» **WRITTEN TASK**
Give the entries again exactly, without pictures.

=-=-=

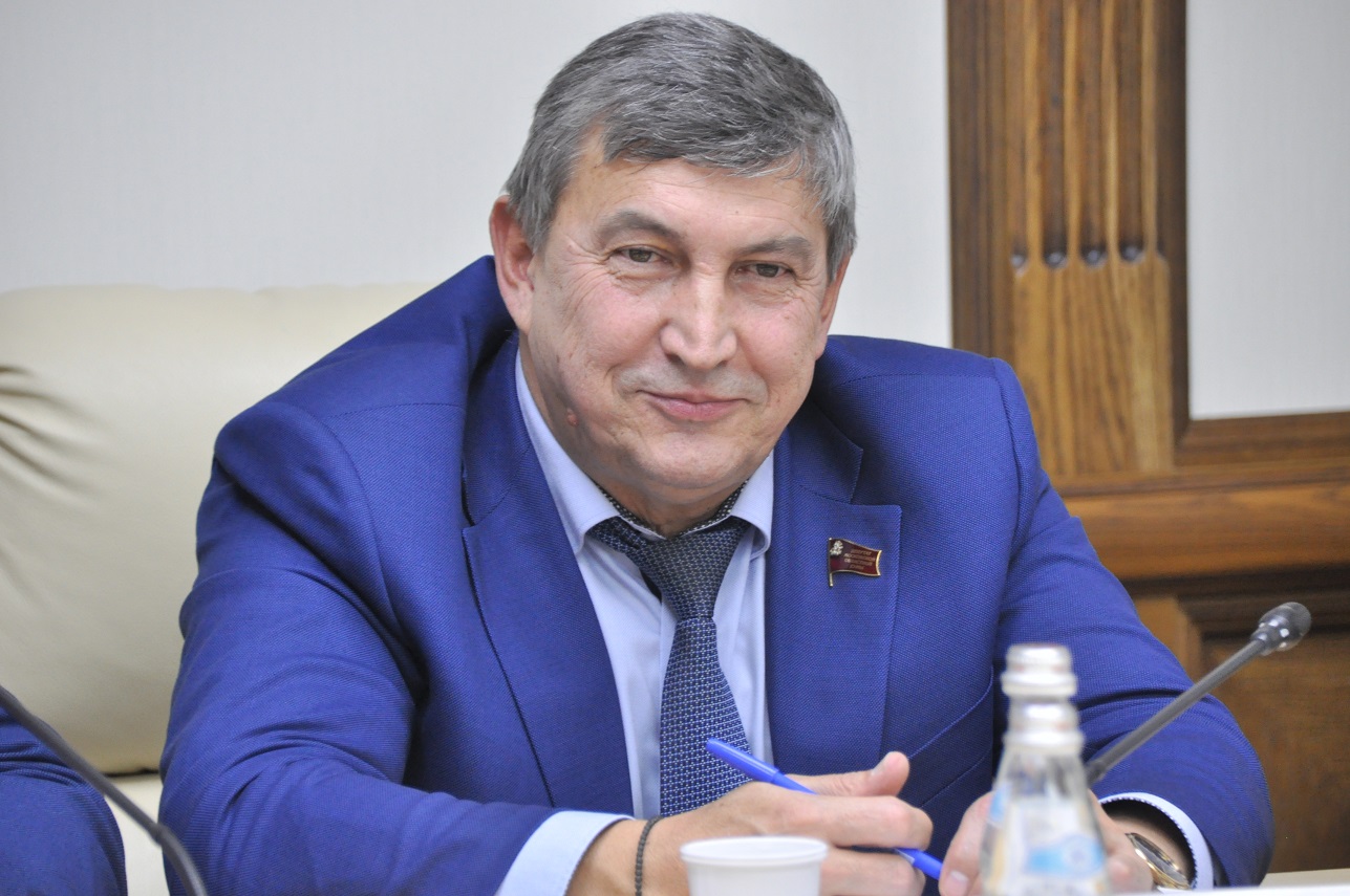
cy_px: 448
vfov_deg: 5.9
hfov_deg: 8.9
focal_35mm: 232
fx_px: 8709
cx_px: 675
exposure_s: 1/60
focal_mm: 155
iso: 1000
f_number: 5.6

=-=-=

» **REPLY TO THE EXERCISE**
cy_px: 448
vfov_deg: 5.9
hfov_deg: 8.9
focal_35mm: 232
fx_px: 8709
cx_px: 675
exposure_s: 1/60
focal_mm: 155
iso: 1000
f_number: 5.6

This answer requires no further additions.